Alguns usuários relatam que saíram de casa para ir para as ruas ou para andarem de cidade em cidade, denotando que o afastamento da família parece ter gerado uma desintegração pessoal. Uma usuária relatou que iniciou uma trajetória de rua, prostituição e uso de drogas com apenas nove anos de idade, época em que seus pais faleceram. Foi possível perceber conexões entre desamparos, rupturas, exclusões e as vivências delirantes atuais. Um usuário, por exemplo, que escutava uma voz que o perseguia chamando-o de “capeta”, relatou que sempre foi considerado diferente na escola e na rua onde morava quando criança. Uma cliente que relatou ter sofrido fortes experiências de separação diz que na família ela era considerada a mais inteligente e que ela era poetisa. A plantonista pergunta se ela escrevia poesia e ela disse que “trabalha as narrativas e costura os verbos”. Ela diz que tem problemas no psicológico e no sentimental, que acha que são duas coisas diferentes, o sentimento e o psicológico. Durante vários momentos falou da sua solidão e demonstrou uma angústia muito grande e sem alvo definido. O plantonista também ficou muito sensibilizado como demonstra o trecho de um diário de campo:

Fico pensando que a loucura é uma experiência aterrorizante. Por mais que a pessoa esteja funcionando num estado de alienação, existe um sofrimento bruto, uma angústia psicótica, uma vivência de incapacidade de tocar a própria vida, todos esses aspectos vivenciados conscientemente. Fora o sentimento de não ser levada a sério, de ser tachada de louca.

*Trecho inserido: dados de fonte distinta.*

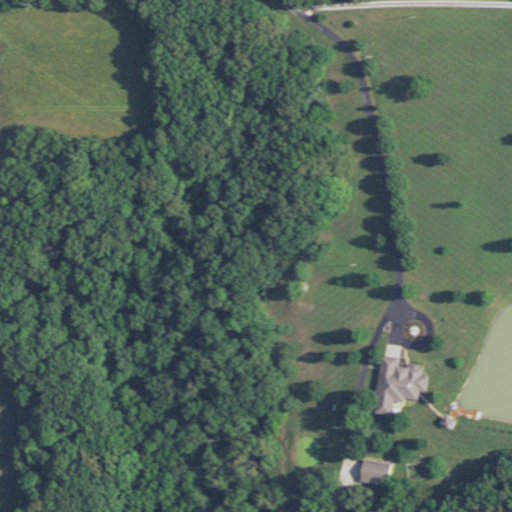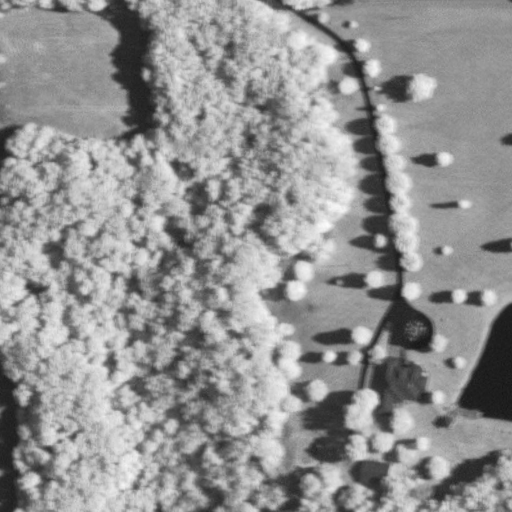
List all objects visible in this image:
road: (399, 8)
road: (389, 213)
building: (399, 380)
building: (376, 471)
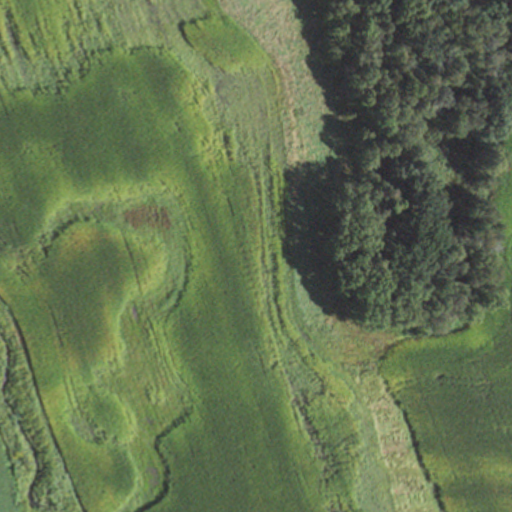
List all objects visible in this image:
river: (20, 431)
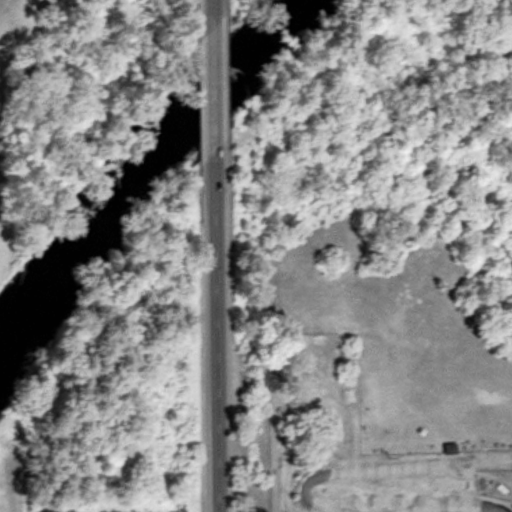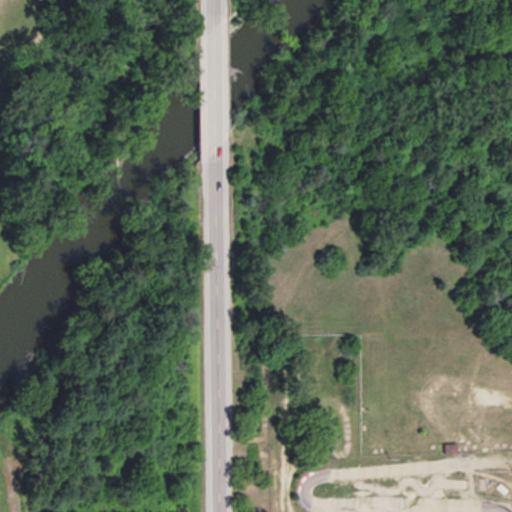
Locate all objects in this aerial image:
road: (211, 14)
road: (16, 59)
road: (211, 90)
river: (134, 167)
park: (370, 254)
park: (99, 257)
road: (215, 332)
park: (358, 443)
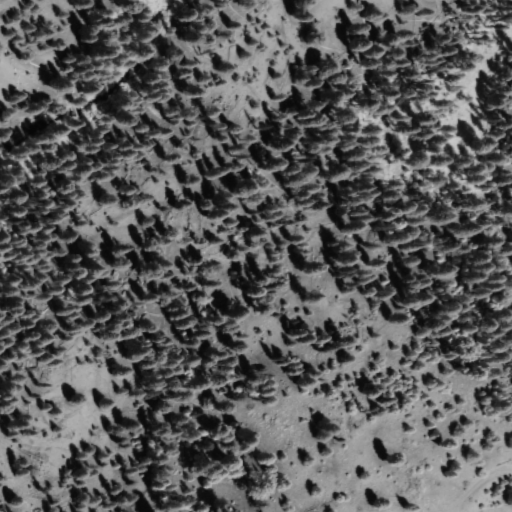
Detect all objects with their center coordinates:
road: (36, 66)
road: (485, 477)
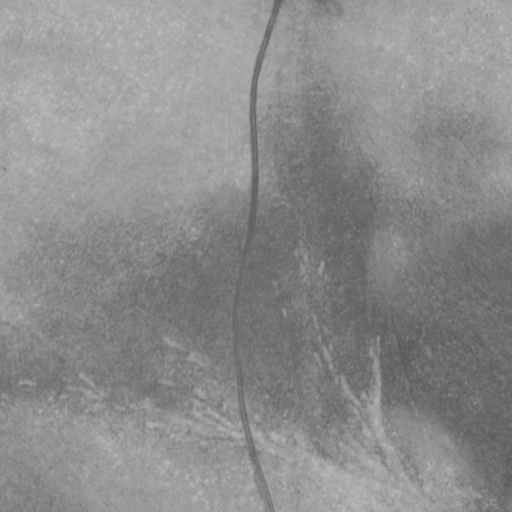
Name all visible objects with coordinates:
crop: (256, 256)
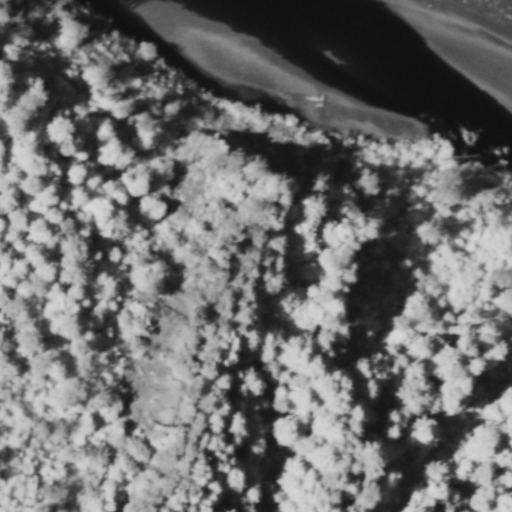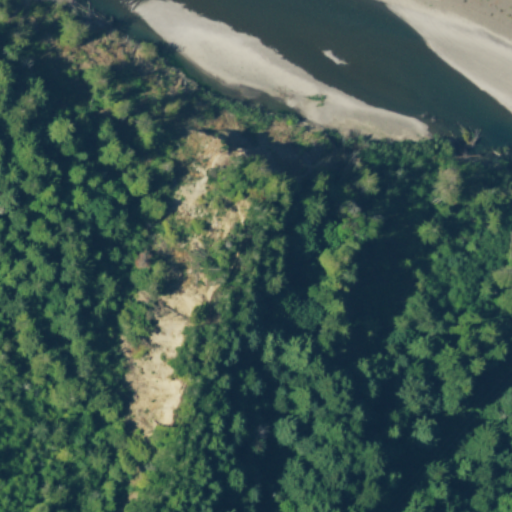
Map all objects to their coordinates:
river: (365, 61)
river: (489, 138)
river: (498, 164)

O espaço dos plantões psicológicos representa um contexto no qual os usuários podem expressar as intensidades de afetos vivenciadas a partir de identidades fragmentadas e dos sofrimentos e angústias sem alvo definidos. A vivência das forças de dispersão em si produz confusão, desconexão e incoerência com a própria experiência. Diante das intensidades, alguns sujeitos se apresentaram de forma distante e desvitalizada. Em outros casos, alguns usuários não sabiam o dia do mês, a própria idade e nem mesmo o local onde estavam. As alterações de orientação espacial e temporal dos usuários deixavam os plantonistas confusos e, ao mesmo tempo, sensibilizados ao tentarem entender essas outras formas de estar no mundo. Um plantonista teceu as seguintes reflexões:

Parece que a cliente não possuía acesso sobre os próprios fatos de sua vida, como se tudo que a constituiu fosse simplesmente bloqueado. Eu percebi que ela sentia uma espécie de desamparo de si mesma em não poder ser capaz de acessar sua própria história, como se fosse um livro sem páginas.

Alguns relatos de dificuldades de vinculação com o mundo do trabalho ou instabilidade nas relações amorosas foram presentes. A relação com o entorno pode provocar incapacidades. As pessoas que convivem com sujeitos com vivências de loucura podem estabelecer relações de tutela ou tipos de cuidados que incapacitam, como relatou um usuário:

Eu só queria ser como todo mundo. Sabe quando as pessoas levantam e vão pro trabalho? Eu também queria ir. Sabe quando as pessoas atravessam a rua sozinhas e conseguem? Eu também queria, mas ninguém deixa, fala que eu sou doido e que vou me perder na rua.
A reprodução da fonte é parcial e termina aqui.